◆ Selected text ◆
::::::::
Synthetic antioxidants such as BHA (butylated hydroxy anisole), BHT (butylated hydroxy toluene) and NDGA (nordihydro-guaiaretic acid) have been developed to date. By way of examples of natural antioxidants, there are antioxidant enzymes such as superoxide dismutase, peroxidase, catalase and glutathione peroxidase, and non-enzymatic antioxidant substances such as tocopherol (vitamin E), ascorbic acid (vitamin C), cartenoid and glutathione.
However, synthetic antioxidants may cause allergic reactions and oncogenesis due to their strong toxicity in the body, and be easily disrupted by heat due to temperature sensitivity. On the other hand, natural antioxidants are safer than synthetic antioxidants in the body but have the problem of weak effect. Therefore, the development of a new natural antioxidant having no problem with safety in use and also having excellent antioxidant activity has been required.
Many studies have demonstrated the protective properties of the polyphenolic flavonoids. Antimutagenic, anticarcinogenic and immune stimulating properties of flavonoids have been reported. The flavonoids are a large group of naturally occurring polyphenols found in fruits, vegetables, grains, bark, tea and wine that have proven in vitro free-radical scavenging potential.
Anthocyanins are naturally occurring compounds that are responsible for the red, purple, and blue colors of many fruits, vegetables, cereal grains, and flowers. For example, the colors of berry fruits, such as blueberries, bilberries, strawberries, raspberries, boysenberries, marionberries, cranberries, are due to many different anthocyanins. Over 300 structurally distinct anthocyanins have been identified in nature. Because anthocyanins are naturally occurring, they have attracted much interest for use as colorants for foods and beverages. Proanthocyanins are another class of flavonoid compounds that are found in fruits and vegetables and, while being colorless, have antioxidant activities.
Recently, the interest in anthocyanin pigments has intensified because of their possible health benefits as dietary antioxidants. For example, anthocyanin pigments of bilberries (Vaccinium myrtillus) have long been used for improving visual acuity and treating circulatory disorders. There is experimental evidence that certain anthocyanins and flavonoids have anti-inflammatory properties. In addition, there are reports that orally administered anthocyanins are beneficial for treating diabetes and ulcers and may have antiviral and antimicrobial activities. The chemical basis for these desirable properties of flavonoids is believed to be related to their antioxidant capacity. Thus, the antioxidant characteristics associated with berries and other fruits and vegetables have been attributed to their anthocyanin content.
In the market today there are many products that contain antioxidants at various levels. These come in the form of foods, liquids and nutritional supplements. The richest sources of these vital nutrients commonly are found in fruits and vegetables having compounds such as Vitamin C, Vitamin E, anthocyanins, beta-carotene, and others. Antioxidants function to bind these free radicals and stabilize and scavenge them out of the system, thereby reducing the amount of damage free radicals may cause.
Since many fruits and vegetables contain these vital nutrients, it is very important to be able to assess the ability of antioxidants in these foods to absorb free radicals. USDA Researchers at Tufts University developed a laboratory test know as ORAC (Oxygen Radical Absorbance Capacity) which rates different foods according to their antioxidant content and its ability to bind these free radicals. Through this test, different foods may be compared and analyzed for their antioxidant ability.
There is a need for the identification of fruits or vegetables with high ORAC scores and the development and production of dietary supplements based thereon.
::::::::
◆ Provided records ◆
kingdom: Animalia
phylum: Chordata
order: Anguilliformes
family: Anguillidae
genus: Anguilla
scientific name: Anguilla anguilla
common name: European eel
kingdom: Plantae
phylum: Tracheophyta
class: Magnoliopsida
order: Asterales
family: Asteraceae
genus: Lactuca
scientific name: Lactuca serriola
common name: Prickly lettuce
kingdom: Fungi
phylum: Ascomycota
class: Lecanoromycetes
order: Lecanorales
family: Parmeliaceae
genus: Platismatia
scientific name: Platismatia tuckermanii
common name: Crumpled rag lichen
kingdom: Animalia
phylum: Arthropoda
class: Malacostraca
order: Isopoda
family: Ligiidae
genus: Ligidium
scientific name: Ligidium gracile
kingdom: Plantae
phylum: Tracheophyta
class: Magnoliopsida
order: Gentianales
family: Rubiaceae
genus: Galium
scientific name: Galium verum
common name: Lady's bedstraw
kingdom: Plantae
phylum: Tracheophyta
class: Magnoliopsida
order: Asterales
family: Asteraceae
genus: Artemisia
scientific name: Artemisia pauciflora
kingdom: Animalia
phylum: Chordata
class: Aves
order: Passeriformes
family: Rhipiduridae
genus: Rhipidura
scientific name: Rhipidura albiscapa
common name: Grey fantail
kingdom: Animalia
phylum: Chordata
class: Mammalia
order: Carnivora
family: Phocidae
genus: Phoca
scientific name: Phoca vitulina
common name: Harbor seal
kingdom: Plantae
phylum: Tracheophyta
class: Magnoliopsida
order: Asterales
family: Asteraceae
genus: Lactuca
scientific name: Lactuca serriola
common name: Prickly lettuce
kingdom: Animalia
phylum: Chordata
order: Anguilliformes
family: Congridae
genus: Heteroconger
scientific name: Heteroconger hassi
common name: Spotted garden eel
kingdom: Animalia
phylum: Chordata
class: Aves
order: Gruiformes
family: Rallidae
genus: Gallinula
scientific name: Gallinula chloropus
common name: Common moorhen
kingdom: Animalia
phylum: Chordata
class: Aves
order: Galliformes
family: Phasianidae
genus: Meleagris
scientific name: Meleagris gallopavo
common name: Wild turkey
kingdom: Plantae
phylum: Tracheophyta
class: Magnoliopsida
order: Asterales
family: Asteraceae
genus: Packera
::::::::
◆ Task list ◆
1. Update the part of the passage on antioxidants that opens with the words containing "Recently, the interest" and closes with "their anthocyanin content.", giving it again with "circulatory disorders" replaced by "circulatory problems".
2. In the passage on antioxidants, who developed the ORAC test?

◆ Outputs by task ◆
1.
Recently, the interest in anthocyanin pigments has intensified because of their possible health benefits as dietary antioxidants. For example, anthocyanin pigments of bilberries (Vaccinium myrtillus) have long been used for improving visual acuity and treating circulatory problems. There is experimental evidence that certain anthocyanins and flavonoids have anti-inflammatory properties. In addition, there are reports that orally administered anthocyanins are beneficial for treating diabetes and ulcers and may have antiviral and antimicrobial activities. The chemical basis for these desirable properties of flavonoids is believed to be related to their antioxidant capacity. Thus, the antioxidant characteristics associated with berries and other fruits and vegetables have been attributed to their anthocyanin content.

2. USDA researchers at Tufts University.